Dalam 1 Samuel 26, kita menemukan kisah Daud yang memiliki kesempatan emas untuk menghabisi Saul, musuh yang mengincar nyawanya. Tetapi, alih-alih membalas kejahatan dengan kejahatan, Daud memilih untuk menyerahkan segalanya kepada Tuhan, dengan berkata, “Siapa yang dapat menjamah orang yang diurapi Tuhan dan bebas dari hukuman?” (1 Samuel 26:9). Di sini, Daud menunjukkan sikap yang melampaui naluri manusiawi—ia mengampuni dan mempercayakan keadilan kepada Allah. Tindakan ini mencerminkan bahwa belas kasih bukanlah kelemahan, melainkan kekuatan yang lahir dari iman yang mendalam.
Paulus dalam 1 Korintus 15:45-49 kemudian membawa kita ke dimensi yang lebih luas, membandingkan Adam pertama dengan Adam terakhir, yakni Kristus. Adam pertama, sebagai manusia duniawi, mencerminkan keberadaan kita yang lemah dan terbatas, sementara Kristus sebagai Adam terakhir membawa kehidupan yang baru dan kekal.

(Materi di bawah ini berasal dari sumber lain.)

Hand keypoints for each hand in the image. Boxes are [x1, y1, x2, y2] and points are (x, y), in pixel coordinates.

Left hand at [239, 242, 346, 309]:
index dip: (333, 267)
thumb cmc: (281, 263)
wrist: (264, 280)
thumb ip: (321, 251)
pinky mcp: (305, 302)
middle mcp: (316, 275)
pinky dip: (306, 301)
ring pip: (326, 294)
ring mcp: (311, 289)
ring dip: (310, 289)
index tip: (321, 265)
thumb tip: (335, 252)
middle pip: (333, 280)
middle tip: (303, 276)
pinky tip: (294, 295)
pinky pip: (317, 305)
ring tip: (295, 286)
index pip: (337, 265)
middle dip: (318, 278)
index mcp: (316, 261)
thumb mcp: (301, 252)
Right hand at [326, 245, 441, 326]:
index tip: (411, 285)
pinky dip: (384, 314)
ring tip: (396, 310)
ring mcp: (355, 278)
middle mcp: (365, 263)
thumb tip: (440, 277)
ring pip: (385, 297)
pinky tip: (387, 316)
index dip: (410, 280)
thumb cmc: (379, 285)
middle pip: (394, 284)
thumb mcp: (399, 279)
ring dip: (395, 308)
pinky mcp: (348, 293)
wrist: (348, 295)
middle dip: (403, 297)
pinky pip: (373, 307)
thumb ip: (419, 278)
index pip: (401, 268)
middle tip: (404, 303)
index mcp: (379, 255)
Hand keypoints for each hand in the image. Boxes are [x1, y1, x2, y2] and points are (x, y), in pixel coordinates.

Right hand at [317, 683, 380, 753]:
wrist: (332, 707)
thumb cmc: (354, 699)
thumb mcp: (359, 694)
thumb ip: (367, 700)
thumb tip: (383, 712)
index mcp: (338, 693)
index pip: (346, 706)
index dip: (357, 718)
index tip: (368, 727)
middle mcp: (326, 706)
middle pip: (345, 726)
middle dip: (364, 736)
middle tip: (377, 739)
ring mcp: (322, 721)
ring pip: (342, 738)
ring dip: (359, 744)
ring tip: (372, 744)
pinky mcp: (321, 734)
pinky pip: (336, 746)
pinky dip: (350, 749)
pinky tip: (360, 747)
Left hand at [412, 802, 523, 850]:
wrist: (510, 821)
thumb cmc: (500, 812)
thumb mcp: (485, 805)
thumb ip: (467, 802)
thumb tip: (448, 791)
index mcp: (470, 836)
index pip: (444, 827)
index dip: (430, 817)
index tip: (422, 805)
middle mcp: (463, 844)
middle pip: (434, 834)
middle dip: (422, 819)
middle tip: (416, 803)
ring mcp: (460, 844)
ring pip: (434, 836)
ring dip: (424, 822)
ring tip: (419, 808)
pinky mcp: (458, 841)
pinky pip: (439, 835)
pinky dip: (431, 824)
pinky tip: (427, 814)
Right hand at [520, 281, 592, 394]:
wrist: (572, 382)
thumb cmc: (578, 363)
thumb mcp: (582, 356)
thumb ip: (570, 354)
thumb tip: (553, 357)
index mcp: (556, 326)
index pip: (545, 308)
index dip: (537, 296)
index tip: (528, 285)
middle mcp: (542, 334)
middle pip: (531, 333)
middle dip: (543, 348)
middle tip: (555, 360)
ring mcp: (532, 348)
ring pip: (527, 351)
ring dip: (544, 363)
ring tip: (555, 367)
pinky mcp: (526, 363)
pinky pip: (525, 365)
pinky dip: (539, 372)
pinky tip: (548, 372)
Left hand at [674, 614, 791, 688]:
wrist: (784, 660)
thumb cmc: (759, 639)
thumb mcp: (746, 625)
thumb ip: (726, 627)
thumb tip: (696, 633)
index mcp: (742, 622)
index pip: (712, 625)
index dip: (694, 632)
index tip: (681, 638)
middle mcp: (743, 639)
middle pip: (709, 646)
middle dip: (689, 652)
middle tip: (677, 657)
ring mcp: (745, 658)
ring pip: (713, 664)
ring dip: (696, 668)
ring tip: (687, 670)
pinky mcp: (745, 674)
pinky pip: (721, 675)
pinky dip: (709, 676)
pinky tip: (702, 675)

Sebagaimana kita pernah membawa citra manusia yang berasal dari debu, kita juga dipanggil untuk mengenakan citra manusia sorgawi, yaitu Kristus. Dalam terang ini, tindakan Daud menjadi sebuah gambaran bagaimana manusia, dalam kelemahannya, dapat berpartisipasi dalam rencana keselamatan Allah dengan memilih jalan kasih dan pengampunan.
Kemudian, dalam Lukas 6:27-38, Yesus memberikan ajaran yang radikal: “Kasihilah musuhmu, berbuatlah baik kepada orang yang membenci kamu.” Kata-kata ini bukan hanya teori spiritual, melainkan panggilan konkret untuk menghidupi belas kasih seperti yang dilakukan Daud dan, lebih sempurnanya, seperti yang ditunjukkan Kristus sendiri di kayu salib. Pengampunan dan kasih kepada musuh bukan sekadar perbuatan moral yang mulia, tetapi adalah karakter Allah sendiri yang kita panggil untuk miliki.

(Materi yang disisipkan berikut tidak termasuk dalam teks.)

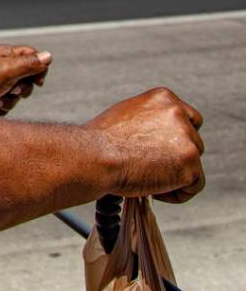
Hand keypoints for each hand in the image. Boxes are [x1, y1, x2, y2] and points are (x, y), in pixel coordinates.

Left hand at [0, 44, 51, 113]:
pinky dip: (0, 107)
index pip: (34, 57)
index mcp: (7, 54)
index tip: (37, 82)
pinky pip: (6, 104)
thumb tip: (49, 56)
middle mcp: (3, 66)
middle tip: (12, 90)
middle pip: (28, 78)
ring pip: (17, 94)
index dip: (39, 70)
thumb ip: (29, 65)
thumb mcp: (7, 71)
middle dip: (22, 89)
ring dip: (9, 101)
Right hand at [86, 87, 204, 203]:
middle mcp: (178, 113)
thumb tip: (158, 137)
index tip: (161, 151)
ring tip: (147, 178)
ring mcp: (187, 137)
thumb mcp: (126, 115)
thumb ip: (150, 120)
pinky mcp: (189, 162)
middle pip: (194, 142)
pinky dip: (176, 193)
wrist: (95, 156)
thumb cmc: (101, 141)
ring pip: (194, 165)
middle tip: (150, 167)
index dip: (176, 139)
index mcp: (163, 97)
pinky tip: (154, 190)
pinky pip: (194, 186)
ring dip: (175, 175)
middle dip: (176, 158)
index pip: (189, 118)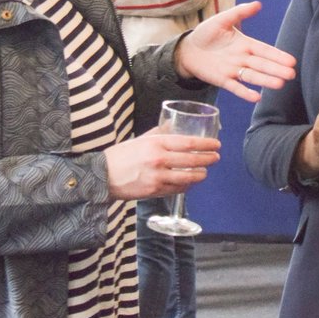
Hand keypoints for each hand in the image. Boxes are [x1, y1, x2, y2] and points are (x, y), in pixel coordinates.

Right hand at [105, 130, 220, 200]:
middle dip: (208, 159)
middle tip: (216, 157)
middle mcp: (159, 160)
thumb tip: (172, 126)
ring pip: (187, 177)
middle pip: (192, 160)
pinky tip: (190, 182)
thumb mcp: (140, 139)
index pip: (188, 143)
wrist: (102, 176)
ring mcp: (157, 177)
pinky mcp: (154, 191)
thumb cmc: (121, 156)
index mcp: (156, 143)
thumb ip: (158, 134)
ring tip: (205, 171)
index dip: (205, 144)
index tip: (216, 144)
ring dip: (200, 174)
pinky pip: (177, 189)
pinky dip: (187, 185)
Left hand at [174, 1, 296, 102]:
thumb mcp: (222, 20)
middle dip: (276, 69)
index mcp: (245, 44)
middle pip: (262, 65)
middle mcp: (242, 59)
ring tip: (280, 84)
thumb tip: (258, 4)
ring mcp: (233, 70)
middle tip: (291, 74)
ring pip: (252, 76)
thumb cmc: (206, 33)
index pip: (264, 50)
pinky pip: (235, 87)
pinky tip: (256, 97)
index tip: (291, 61)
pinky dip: (245, 93)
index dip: (277, 55)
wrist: (188, 49)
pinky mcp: (222, 80)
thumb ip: (240, 12)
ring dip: (266, 80)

Teolog N.T. Wright dalam Jesus and the Victory of God (1996) menekankan bahwa pengajaran Yesus tentang kasih dan pengampunan bukanlah sesuatu yang pasif, melainkan sebuah tindakan aktif yang mengubah dunia. Sementara itu, C.S. Lewis dalam Mere Christianity (1952) mengingatkan bahwa mengasihi musuh tidak berarti menyetujui kejahatan mereka, tetapi memilih untuk tidak membiarkan kebencian menguasai hati kita.
Refleksi dari ketiga bacaan ini membawa kita pada satu kesimpulan mendalam: kita dipanggil untuk hidup dalam kasih yang melampaui batas manusiawi kita. Kita tidak hanya dipanggil untuk sekadar menjadi baik, tetapi untuk mencerminkan citra Allah dalam sikap belas kasih, pengampunan, dan kemurahan hati. Seperti Daud yang memilih untuk tidak membalas dendam, seperti Paulus yang mengajak kita mengenakan citra Kristus, dan seperti Yesus yang mengajarkan kasih tanpa syarat—kita diajak untuk melangkah dalam jejak belas kasih yang tidak berkesudahan.
Daftar Pustaka:
- Wright, N.T. Jesus and the Victory of God. Minneapolis: Fortress Press, 1996.
- Lewis, C.S. Mere Christianity. London: HarperCollins, 1952.
- Brown, Raymond E. An Introduction to the New Testament. New York: Doubleday, 1997.
- Barclay, William. The Gospel of Luke. Edinburgh: Saint Andrew Press, 1975.